Millennials Are People Just Like Everyone Else
by Donald Davidoff | September 21, 2016
I was recently reading the April issue of Harvard Business Review (yes, I know it’s September now; that’s just how behind on my reading I am), and there’s a fascinating article by Bruce Pfau entitled “What Do Millennials Really Want at Work? The Same Things the Rest of Us Do.”
Those of you who know me know that I typically take a skeptical view of any and all claims of how something (or someone) is “different” until I see data as evidence to back up the assertion. While it makes me occasionally be a bit of a curmudgeon, I find it also serves me well in avoiding lurching from one “shiny new bangle” to another.
This has never been truer than with the plethora of articles and consultants exhorting us to understand the strange, exotic beast known as the Millennial. When I read how Millennials want purpose in their jobs and like to work in teams, I immediately think, “Don’t baby boomers and Gen Xers want purpose? And don’t they enjoy working on teams? I know I do.”
Now there’s some real evidence to back this up. As Dr Pfau, KPMG’s Vice Chair of Human Resources and Communications puts it, “While pithy descriptions of what makes Millennials unique are presented as self-evident and seem to have a ring of truth to them, very few are supported with solid empirical research.” To the contrary, he points out that there’s a growing body of credible research showing there are far more similarities than differences between generations…and even when there are differences, they tend to be differences of small not large degree and certainly not differences in kind.
In an IBM Institute for Business Value report, the difference in the percentage of Millennials with certain attitudes was within a couple of points of that of Gen Xers and Boomers. These include things like their desire to:
- Make a positive impact on their organization
- Work with a diverse group of people
- Help solve social or environmental issues
- Manage work-life balance
- Become a leader in their organization
- and many more things
It’s true that Millennials change jobs more frequently, but that was true of the other generations when they were of the same age. So “job hopping” is really a function of age, not generation. In fact, Ben Casselman of fivethirtyeight.com was quoted in this article saying, “The myth of the job-hopping Millennial is just that — a myth. The data consistently shows that today’s young people are actually less professionally itinerant than previous generations.”

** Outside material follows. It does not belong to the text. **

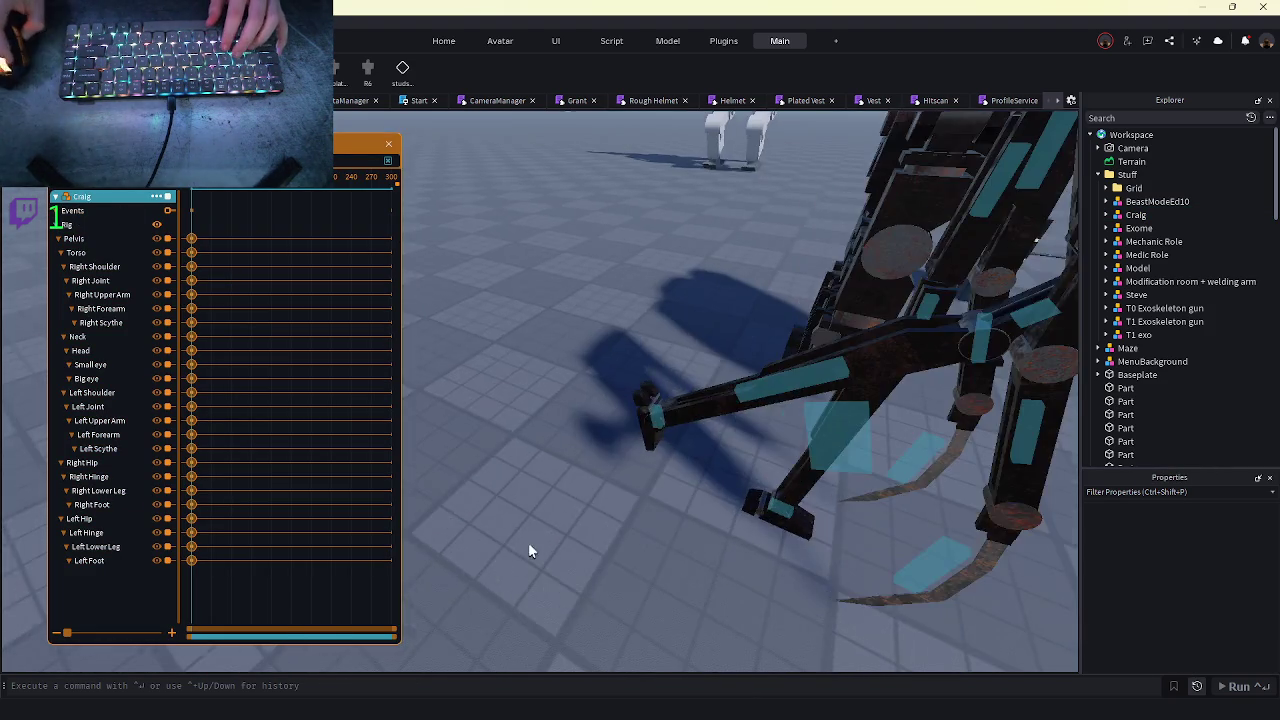
pyautogui.scroll(-5, 660, 388)
pyautogui.click(733, 292)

This really shouldn’t surprise us. We’re all humans, so why should we think basic motivations would change dramatically just because of birth year. Millennials grew up with technology which may cause tendencies to use technology somewhat differently (e.g. my daughters hardly ever use their mobile phones to make phone calls), but that doesn’t mean that their dreams, desires and fears are really much different than mine were when I was their age.

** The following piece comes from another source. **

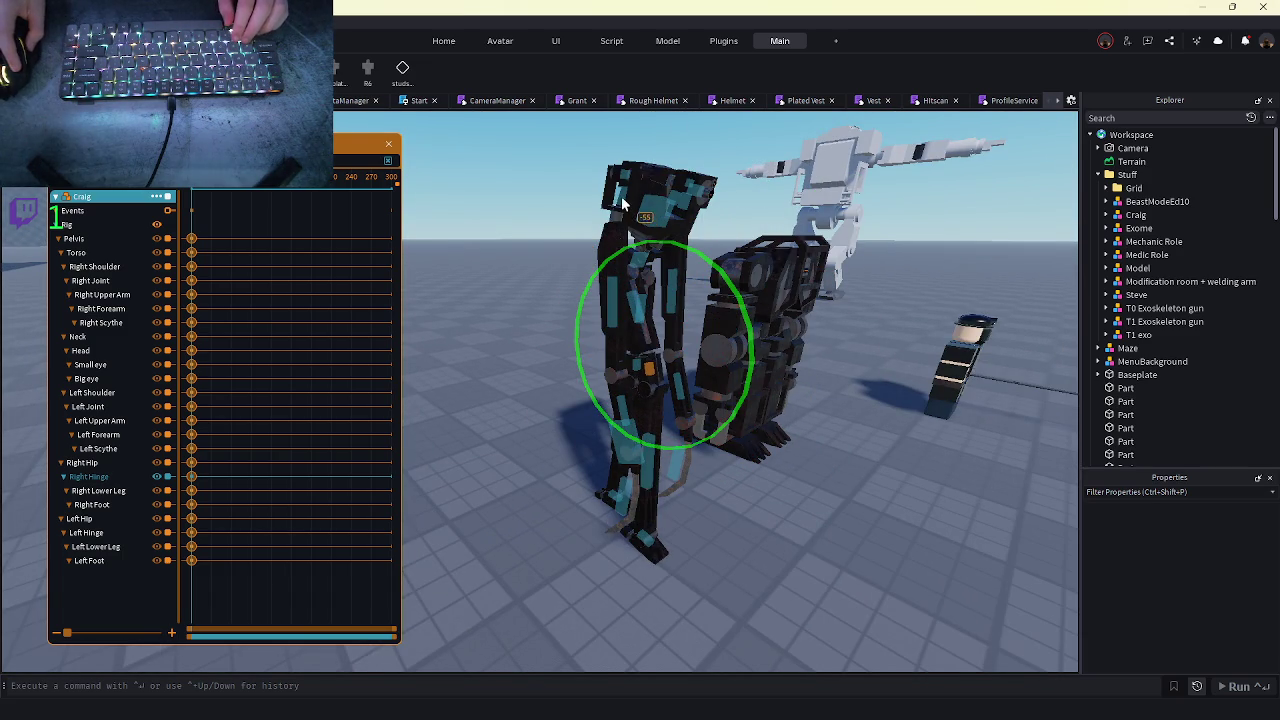
pyautogui.press('f')
pyautogui.click(669, 608)
pyautogui.press('w')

So don’t fall prey to consultants peddling a good sounding story that plays to our desire to categorize our people when there’s no data behind it. Provide opportunities for your teams to contribute, grow and prosper; treat them as individuals with their own individual needs; and respect their need for fulfillment and life balance, and you’ll do fine. Words to live by with any Millennial…or Gen Xer…or Baby Boomer. And I’ll bet with many generations yet to come!